WINDHOEK, Nov. 1 (Xinhua) -- As China becomes Namibia's biggest export market, local-based enterprises in Namibia are at the helm of the increased trade volumes.
The dawn of light has just arrived over Namibia's coastal town Walvis Bay. At Tetelestai, an oyster producing company, supervisor Rino Katjingisiua was monitoring the growth and quality of Pacific oysters. The oysters are predestined for China amongst other markets.
"I have to ensure the oysters are worked on time," said 36-year-old Katjingisiua, inspecting the farm produce.
Established in 2006, to-date, Tetelestai specializes in growing Pacific oysters, trading in both fresh and frozen products.
"At the moment, we concentrate on growing Pacific oysters from juvenile stage (around 30 grams) up to market size, which is between 40g and 150g," Koos Blaauw, co-owner and managing director of Tetelestai told Xinhua in a recent interview.
According to Blaauw, the markets for fresh live oysters are mainly Chinese destinations including Beijing, Guangzhou, Shanghai as well as Hong Kong.
On average, export volumes of Tetelestai brand products to China range between 20,000 to 40,000 units per month.
Statistics in June by Namibia Statistics Agency shows that China has become Namibia's biggest export market, surpassing countries like South Africa whom Namibia previously traded with extensively.
The Namibian-based enterprise counts on its bountiful Pacific oysters in penetrating the Chinese market, to where they export the majority of the locally cultivated oyster products.
"We had a market from the start, but it is only recently that the demand increased as word spread about Namibia and the quality of our oysters," Blaauw said.
According to him, the Chinese market has created opportunities for the business.
"We have a low population in Namibia, and the local market cannot consume so much. So as one of our main export markets, it has assisted us in expanding and stabilizing our business. Also, as we get more Chinese people visiting or working in Namibia, news about our name and the quality of our oysters is spreading and increases our sales in return," he added.
Partnering with Beijing Hi-Technology Energy Investments (Pty) Ltd has also been instrumental in expanding trade.
"It assists us in better understanding the Asian market and also helps to break down language and trade barriers," according to Blaauw.
With recent trade developments between Namibia and China, the company projects that the market share and demand for oysters may increase. The new partnership is also envisaged to yield growth.

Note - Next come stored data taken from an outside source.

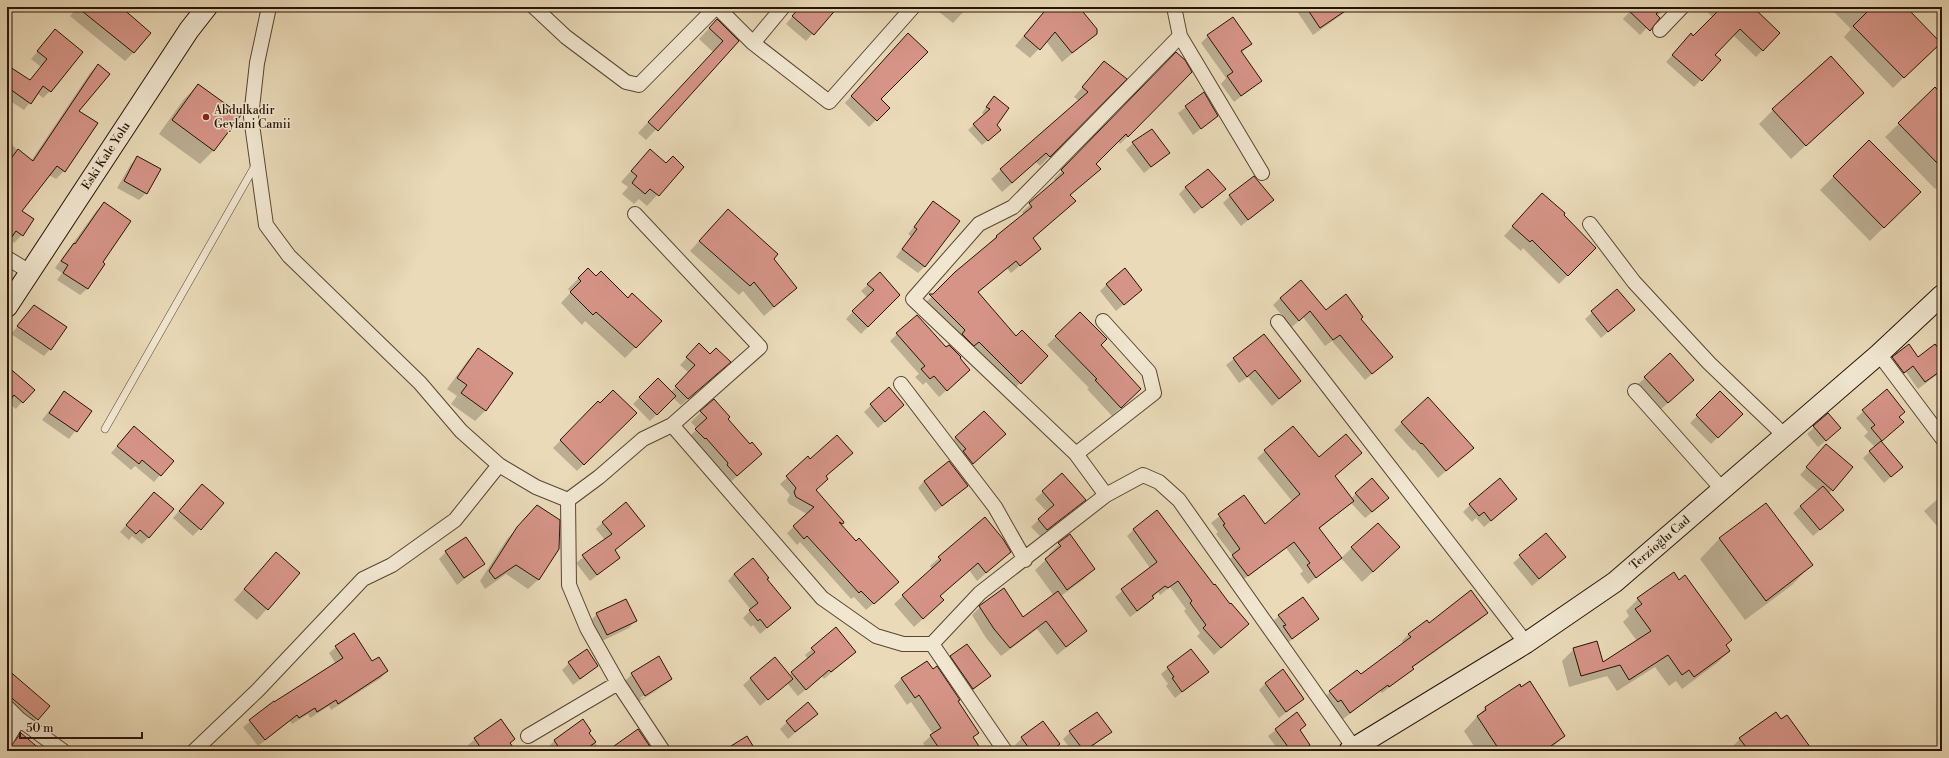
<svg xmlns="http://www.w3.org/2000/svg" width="1949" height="758" font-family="'Libre Bodoni',serif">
<rect width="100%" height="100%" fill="#eadab8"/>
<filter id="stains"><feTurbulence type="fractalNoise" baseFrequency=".005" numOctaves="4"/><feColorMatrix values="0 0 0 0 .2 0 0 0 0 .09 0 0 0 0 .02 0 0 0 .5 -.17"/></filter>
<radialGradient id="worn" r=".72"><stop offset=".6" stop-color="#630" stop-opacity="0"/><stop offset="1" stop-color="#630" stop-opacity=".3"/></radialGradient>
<path fill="#0003" fill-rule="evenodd" d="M78 7H126L123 11 134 52 125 61 70 16Z
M162 7H171L167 11Z
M800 7H836L806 41 786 24Z
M933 7H968L953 23Z
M1048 7H1078L1098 32 1062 62 1046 41 1030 58 1015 46Z
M1294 7H1359L1354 11 1351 8 1313 35Z
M1634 7H1666L1640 35 1623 19Z
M1703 7H1752L1779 33 1756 57 1733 35 1714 55 1719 60 1694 87 1666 62 1684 42 1693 37 1713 18Z
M1829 7H1905L1939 43 1893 88 1844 37 1851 29Z
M717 20 738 42 646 140 638 133 713 52 699 39Z
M55 31 50 91 43 98 37 93 24 110 7 99V66L29 81 41 67 31 59Z
M1208 36 1251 44 1241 53 1261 81 1234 102 1221 84 1226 78 1201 43Z
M901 41 880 99 888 108 869 127 845 103Z
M1176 53 1191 72 1120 144 1118 141 1095 164 1091 176 1070 195 1032 239 1040 249 1011 273 1007 268 977 293 1016 337 1047 356 1012 391 924 304 997 236 1024 215 1022 212 1056 181 1054 179Z
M1104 62 1125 79 1040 166 1036 162 1002 192 991 179 1079 101 1074 97Z
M98 65 78 111 96 123 64 171 56 179 49 175 20 211 22 235 14 243 8 239 7 241V141L31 161 90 73Z
M198 85 214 150 200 164 159 134 184 99Z
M1935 89 1942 96V182L1935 189 1885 137Z
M1863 93 1791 159 1759 124 1773 110Z
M1203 94 1217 116 1193 135 1178 113Z
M989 103 995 125 994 135 982 145 968 130 985 115 982 113Z
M1869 141 1919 192 1870 241 1820 190Z
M1133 143 1169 153 1144 173 1126 150Z
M138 157 146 193 139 200 117 188 131 164Z
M640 161 683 167 647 206 639 199 634 204 622 194 628 187 621 182Z
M1186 187 1225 189 1194 214 1179 194Z
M1230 196 1272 200 1241 226 1223 203Z
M934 203 925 266 918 273 896 257 911 236 908 234Z
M1534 203 1595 248 1559 284 1523 248 1521 251 1504 236Z
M104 204 101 263 103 264 87 289 80 295 57 280 62 273 55 268 97 210Z
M718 220 773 259 796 288 764 316 743 291 739 295 690 251Z
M588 269 596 277 661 321 625 358 585 321 582 325 561 303 571 292 568 289Z
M880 273 899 295 861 334 846 319 867 297 861 291Z
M1107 284 1134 296 1116 311 1100 291Z
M1617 290 1633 310 1601 338 1585 319Z
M1280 298 1360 319 1385 363 1365 380 1332 341 1325 346 1303 317 1292 327 1273 305Z
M30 312 50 349 44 356 11 334Z
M1080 313 1131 398 1112 416 1087 389 1089 388 1047 345Z
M897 334 946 349 959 358 962 377 939 397 926 382 923 385 915 377 919 374 890 341Z
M1264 336 1300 381 1272 406 1248 377 1239 383 1226 365Z
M1942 340V371L1918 389 1906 372 1896 379 1886 365 1909 346 1918 358Z
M699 345 722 369 681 405 673 398 650 421 633 404 658 379 671 392 689 373 680 365Z
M478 350 512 373 485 411 475 421 451 404 457 396 447 389 468 360Z
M1670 355 1682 390 1657 413 1634 388Z
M7 367 22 402 16 409 7 402Z
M889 388 896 412 878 428 864 412Z
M1886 391 1898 417 1895 429 1880 442 1894 474 1884 483 1863 458 1875 447 1864 436 1868 432 1856 418Z
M64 392 91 411 69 439 42 420Z
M1720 393 1741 414 1711 444 1690 423Z
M1428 399 1465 455 1438 478 1414 449 1413 451 1394 430Z
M598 403 635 413 577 471 553 448Z
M701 412 727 419 751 464 726 486 686 440 697 429 691 422Z
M1828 414 1833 435 1818 447 1807 434Z
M1293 427 1351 499 1356 493 1381 505 1365 518 1351 503 1319 529 1341 558 1308 584 1300 574 1303 571 1286 548 1240 582 1225 563 1233 556 1216 534 1218 532 1211 523 1243 497 1265 526 1292 501 1257 458Z
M127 435 160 475 154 482 135 466 131 470 111 453Z
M956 437 994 445 962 474 946 448Z
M1820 452 1832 490 1829 494 1835 517 1813 536 1793 513 1818 491 1800 475Z
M808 458 825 477 815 490 843 522 841 525 891 589 866 610 854 597 851 599 800 542 797 545 787 533 807 514 789 504 787 500 790 495 780 484Z
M1062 474 1085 500 1040 536 1031 527 1047 512 1035 499Z
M924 481 967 486 935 512 918 488Z
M195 492 223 503 193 536 173 518Z
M154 493 149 537 142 544 132 536 129 540 120 532Z
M1942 495V532L1924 511Z
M1766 504 1811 565 1792 585 1745 620 1700 559 1719 539Z
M1470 505 1509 506 1484 527 1476 518 1472 522 1463 512Z
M537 506 539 579 528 589 506 574 485 589 480 581 507 539Z
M985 519 1010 552 977 581 969 570 939 596 943 600 914 627 894 604 932 569 930 566 939 558Z
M603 522 637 532 614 551 619 558 590 581 576 563 605 540 596 529Z
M1378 524 1388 558 1362 582 1341 558Z
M1134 529 1230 606 1241 630 1214 655 1197 636 1200 633 1184 611 1186 609 1170 587 1160 595 1158 592 1146 605 1130 617 1115 597 1150 568 1127 536Z
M1546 534 1565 557 1532 586 1513 563Z
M1059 544 1094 568 1084 579 1061 596 1086 631 1057 655 1037 629 1001 656 986 638 972 615 980 607 1023 618 1054 596 1035 570 1050 556 1049 554Z
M446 552 483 564 457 585 439 559Z
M276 553 299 573 257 620 234 600Z
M734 574 766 579 790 608 760 634 753 625 751 627 743 618 751 610 728 581Z
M1638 599 1725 645 1729 651 1717 663 1682 689 1676 681 1669 686 1655 667 1617 691 1607 676 1569 687 1562 661 1574 649 1602 663 1637 641 1623 622 1629 616 1626 611Z
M1487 613 1480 620 1412 668 1405 675 1382 693 1380 691 1343 719 1333 706 1330 709 1323 699 1330 692 1360 676 1404 644 1402 641 1409 634Z
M597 614 635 621 629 628 600 642 590 621Z
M1279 616 1318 619 1285 645 1272 622Z
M336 647 387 671 381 678 331 710 329 706 310 718 308 714 292 724 290 721 258 746 243 727 274 703 336 664 329 653Z
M812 649 855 652 824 679 822 676 798 696 787 683 760 706 743 685 775 658 789 675 808 659 805 655Z
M951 657 990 676 966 696 944 664Z
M569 663 597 666 573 685 562 670Z
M1168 668 1207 672 1175 698 1166 686 1168 684 1161 674Z
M632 674 671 679 664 686 638 702 625 681ZM665 683V685L641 699 640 698Z
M902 678 957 701 977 733 972 738 981 751H928L923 743 933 734 911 702 907 705 894 686Z
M7 683 48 706 30 726 7 706Z
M1266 683 1303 699 1279 718 1259 690Z
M1485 708 1564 736 1548 751H1477L1464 731Z
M817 714 788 739 780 729 787 722Z
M1297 714 1305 725 1299 731 1309 745 1303 751H1279L1268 736Z
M583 721 588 733 601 751H550L548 747 554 741Z
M1070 732H1110L1087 751H1072L1063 739Z
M1022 738 1059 744 1052 751H1019L1015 745Z
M475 739H514L509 744 514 751H472L468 745Z
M1740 739 1811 751H1728Z"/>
<path fill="#d69487" stroke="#271406" d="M77 7H121L151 33 134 53Z
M800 7H838L814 35 792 16Z
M1048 7H1079L1097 29V34L1072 53 1055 32 1040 50 1024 36Z
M1306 7H1351L1320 28Z
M1625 7H1663L1656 14 1660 18 1650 31Z
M1722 7H1753L1780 33 1763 51 1740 29 1715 55 1721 60 1702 81 1672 55 1691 33 1693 36Z
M1872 7H1906L1941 43 1904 78 1853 26Z
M1233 17 1252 44 1241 51 1262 81 1241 96 1227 76 1233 72 1207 35Z
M717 19 739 41 658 131 648 122 723 41 709 28Z
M55 29 83 52 51 92 43 86 31 104 7 87V65L30 80 47 59 37 51Z
M908 33 928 52 881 99 890 108 877 121 851 96Z
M1176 52 1185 60 1192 72 1128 137 1126 134 1096 164 1101 169 1070 195 1076 201 1033 238 1041 249 1020 266 1016 261 978 292 1016 336 1022 330 1048 356 1021 384 979 342 974 346 962 334 965 330 929 294H933L955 272 997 237 996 236 1032 207 1029 203 1064 173 1061 170Z
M1831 56 1864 93 1806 146 1772 109Z
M1104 61 1127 79 1050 157 1046 153 1012 183 1000 169 1088 92 1082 87Z
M98 64 110 74 79 111 98 123 65 172 57 166 22 211 34 219 23 236 16 231 7 244V164L18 149 33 161Z
M198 84 241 115 214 151 172 120Z
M1935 87 1942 95V168L1898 123Z
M1204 92 1218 116 1201 129 1185 106Z
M994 96 1009 108 997 125 1001 130 988 141 973 124 990 109 986 107Z
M1152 129 1170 153 1151 167 1132 142Z
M1869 140 1921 192 1884 228 1833 176Z
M650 149 666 163 673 156 684 167 659 196 650 189 645 194 632 183 637 176 631 171Z
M137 156 161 169 147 194 124 181Z
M1208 169 1226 189 1202 208 1185 187Z
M1254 176 1274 200 1248 220 1229 195Z
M1542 193 1565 213 1564 215 1596 248 1568 276 1532 240 1530 242 1512 226Z
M933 201 960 221 925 267 902 249 917 229 914 227Z
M104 202 131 221 103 262 105 264 88 289 63 273 68 265 61 261 74 243 75 244Z
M728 209 778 254 774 259 797 288 774 307 754 282 750 286 699 241Z
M588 268 596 276 601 271 628 298 632 293 662 321 636 348 596 312 593 315 570 292 581 281 578 278Z
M1125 268 1142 290 1124 305 1106 284Z
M880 272 900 295 868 327 852 311 874 290 867 284Z
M1301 280 1326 310 1346 294 1363 317 1361 319 1393 357 1372 374 1340 335 1333 340 1310 311 1299 321 1280 298Z
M1617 289 1635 310 1608 332 1591 311Z
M34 305 67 327 51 350 17 326Z
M1080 312 1107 339 1101 345 1141 389 1121 408 1095 380 1097 379 1055 336Z
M917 315 946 347 949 345 961 357 960 358 970 370 947 391 934 376 930 379 921 369 925 366 896 333Z
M1264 334 1301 381 1279 399 1255 370 1247 377 1233 358Z
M699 343 710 354 716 348 731 362 688 399 675 386 695 365 686 357Z
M1909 344 1918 357 1935 344 1942 353V370L1925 382 1913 366 1904 373 1892 357Z
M478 348 513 373 486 411 461 393 467 385 457 378Z
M1670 353 1694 380 1668 403 1644 377Z
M7 366 35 390 23 403 14 395 7 404Z
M658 378 676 396 657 415 639 397Z
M889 387 904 405 885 422 870 404Z
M1887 389 1905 412 1899 417 1904 422 1882 441 1871 428 1875 425 1862 410Z
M613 390 637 413 584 465 560 440 598 401 600 403Z
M64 391 92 411 77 432 49 413Z
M1720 391 1743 414 1718 438 1696 415Z
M1428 397 1474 448 1446 471 1422 443 1421 444 1401 422Z
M714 399 730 417 728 419 750 444 752 442 762 454 737 476 727 465 728 463 706 438 705 439 695 429 707 418 700 411Z
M984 411 1006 434 973 464 963 451 966 449 955 437Z
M1828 413 1841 428 1826 441 1813 426Z
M134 426 174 461 161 476 142 460 139 464 117 446Z
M1293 426 1319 457 1346 434 1362 453 1335 476 1354 501 1319 528 1342 558 1316 578 1307 565 1310 563 1294 542 1248 576 1232 555 1240 549 1223 525 1225 524 1218 514 1244 495 1265 524 1300 494 1264 450Z
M837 435 853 453 826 476 828 479 816 490 844 522 843 524 839 522 856 541 859 538 899 582 874 604 861 591 859 593 807 536 804 539 793 526 814 507 796 497 794 492 796 488 786 476 808 456 810 459Z
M1881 441 1903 467 1891 477 1869 451Z
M1826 444 1853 467 1833 491 1806 467Z
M949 461 968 486 942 506 924 481Z
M1062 473 1086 500 1047 530 1038 519 1054 505 1042 491Z
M1372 478 1389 498 1372 512 1355 493Z
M1500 478 1517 499 1491 521 1484 512 1479 516 1469 504Z
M202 484 224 503 201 530 179 511Z
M1823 486 1844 510 1820 530 1800 506Z
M154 492 174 509 149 538 140 530 136 534 126 525Z
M626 502 645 526 615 550 620 558 597 575 582 555 612 534 602 522Z
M1766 503 1813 565 1766 601 1719 538Z
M537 505 560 520 559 549 539 580 516 565 495 579 489 571 517 527Z
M1157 510 1214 585 1215 584 1230 604 1231 603 1249 624 1221 648 1203 628 1206 625 1190 603 1192 601 1178 581 1168 588 1165 586 1152 596 1154 598 1137 611 1121 589 1157 562 1133 529Z
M985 517 1003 539 1011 552 986 573 978 563 940 596 944 600 923 619 902 595 941 560 938 557Z
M1378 523 1400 547 1373 572 1351 547Z
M1546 533 1566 557 1539 579 1519 555Z
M1070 534 1095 569 1067 590 1045 559 1061 546 1058 543Z
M466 537 485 564 464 578 445 551Z
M276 552 300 573 268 610 244 589Z
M753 558 769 578 767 579 791 608 767 628 760 619 758 621 749 610 758 603 734 574Z
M1674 572 1679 580 1685 575 1732 640 1726 645 1730 651 1694 677 1689 670 1682 675 1668 655 1629 680 1620 665 1581 676 1573 648 1597 641 1603 662 1651 631 1635 609 1642 604 1637 598Z
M1004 588 1023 617 1058 591 1087 631 1066 647 1046 621 1010 648 994 629 979 606Z
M1471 590 1488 613 1412 667 1414 669 1389 687 1388 685 1350 713 1341 700 1338 702 1329 691 1357 670 1361 674 1411 637 1408 634 1427 620 1429 623Z
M1303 597 1319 619 1292 639 1283 626 1286 625 1278 615Z
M626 599 637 621 607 635 596 613Z
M836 627 856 652 831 672 829 670 806 690 791 672 815 652 811 648Z
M354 633 372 661 379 657 388 671 338 704 336 700 317 712 315 708 299 718 297 715 265 740 249 720 274 701V702L343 658 335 646Z
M967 644 991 676 973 689 950 656Z
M587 649 598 666 580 679 568 662Z
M1191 649 1209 672 1182 692 1172 678 1174 677 1167 667Z
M659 656 672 679 645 696 631 673Z
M775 657 793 679 768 700 750 678Z
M927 661 933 669 937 666 960 700 958 701 979 733 973 737 982 751H941L930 735 941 728 919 695 915 698 901 678Z
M7 669 50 706 38 720 7 694Z
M1283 669 1304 699 1286 712 1265 683Z
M1530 681 1565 736 1544 751H1500L1477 716 1486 710 1485 707 1520 684 1521 687Z
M808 702 818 714 795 732 786 721Z
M1097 712 1112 732 1084 751 1069 731Z
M1297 712 1306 725 1300 730 1310 745 1302 751H1291L1275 729Z
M1776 712 1781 719 1787 715 1813 751H1749L1739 738Z
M501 719 515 739 510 743 516 751H483L474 738Z
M583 719 591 731 589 733 596 742 583 751H561L554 740Z
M1043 721 1060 744 1051 751H1031L1021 737Z
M638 729 653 751H607Z
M21 733 42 751H7Z
M747 736 756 751H723Z"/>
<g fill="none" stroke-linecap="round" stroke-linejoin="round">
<g stroke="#584632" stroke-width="8">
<path id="lane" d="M105 429 256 164"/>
</g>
<g stroke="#584632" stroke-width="16">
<path id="street" d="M269 7 257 63 251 117 266 225 289 256 420 383 461 431 499 465 536 487 568 500 599 477 643 439 672 425 822 598 876 636 903 644H932L980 593 1106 495 1143 475 1159 482 1179 500 1354 748
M534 7 566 37 626 82 639 85 716 7
M717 7 753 43 829 102 913 7
M1174 7 1180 36 1262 173
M1660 30 1682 7
M753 43 783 7
M635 214 760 347 672 425
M1590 224 1634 282 1709 363 1784 435
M7 258 30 272
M1278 322 1526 643
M1879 354 1942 438
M901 384 995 507 1025 560
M1635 391 1722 489
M1076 454 1154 393 1149 372 1103 321
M1106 495 1076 454 913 299 979 224 1013 207 1180 36
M568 500 569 585 587 628 618 683 663 751
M932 644 1005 751
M7 707 19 719 63 751
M528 736 618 683
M7 739 19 719
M194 751 258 690 363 579 392 565 455 520 499 465"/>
</g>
<g stroke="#271406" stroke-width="22">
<path id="secondary" d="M7 307 189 30 207 7
M1349 751 1526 643 1615 582 1879 354 1942 295"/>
</g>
<use href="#lane" stroke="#f1e7d1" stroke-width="7"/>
<use href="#street" stroke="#f1e7d1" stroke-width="14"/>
<use href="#secondary" stroke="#f1e7d1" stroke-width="20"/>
</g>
<circle fill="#8f2418" stroke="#f1e7d1" stroke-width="1.5" cx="206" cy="117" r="4"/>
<g text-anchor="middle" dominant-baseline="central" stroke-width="3" stroke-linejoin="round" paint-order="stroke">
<g font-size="12" fill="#271406" stroke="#f1e7d1" text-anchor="start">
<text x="214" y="110">Abdulkadir<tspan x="214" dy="14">Geylani Camii</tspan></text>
</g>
<g font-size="12" fill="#271406" stroke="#f1e7d1">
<text transform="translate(106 156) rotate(-57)">Eski Kale Yolu</text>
<text transform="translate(1660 543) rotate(-41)">Terzioğlu Cad</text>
</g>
</g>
<rect width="1949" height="758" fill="none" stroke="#eadab8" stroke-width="24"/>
<rect x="8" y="8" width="1933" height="742" fill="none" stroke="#271406" stroke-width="2"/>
<rect x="12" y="12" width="1925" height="734" fill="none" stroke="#271406"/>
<path d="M20 732v6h122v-6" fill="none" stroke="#271406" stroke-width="2"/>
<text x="26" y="732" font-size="12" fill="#271406" stroke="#f1e7d1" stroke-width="3" paint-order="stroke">50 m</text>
<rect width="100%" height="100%" filter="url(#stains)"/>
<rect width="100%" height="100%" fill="url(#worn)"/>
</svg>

"Even though still in the early stages of the partnership, we expect the surge in market share to increase job opportunities in the company as well as lead to training and more experience for our employees in different fields," Blaauw said.
Employees like Katjingisiua are hopeful that human resource development opportunities will further nurture their professional skills.
"I plan to do the best I can at my current job and to improve myself further," said an optimistic Katjingisiua.
Meanwhile, plans are underway to expand the farm to produce a higher output of Pacific oyster over the next year. "After that, we will also look at farming other species aimed at the Asian market," said Blaauw.
Moreover, apart from penetrating the Chinese market, Blaauw said that the company is also set to increase export volumes.
"We are now also registered with the Russian authorities and plan to export to Russia soon. For frozen oysters, we mainly export to South Africa. Then we also supply most of the local market in Namibia," he said.
Although the company faces challenges such as distance and high transportation cost in exporting to the Asian market and an import levy on oysters from Namibia into China (assessed at 18 percent), Blaauw said the enterprise is committed to increasing their market share in the Asian market.
"Our aim is to be recognized by the Asian market as one of the top-quality oyster producers in the world," he said.
The company currently employs 21 staff members, comprising two staff members in administration and office, two supervisors and the employees working on the oysters daily and harvest it for the market.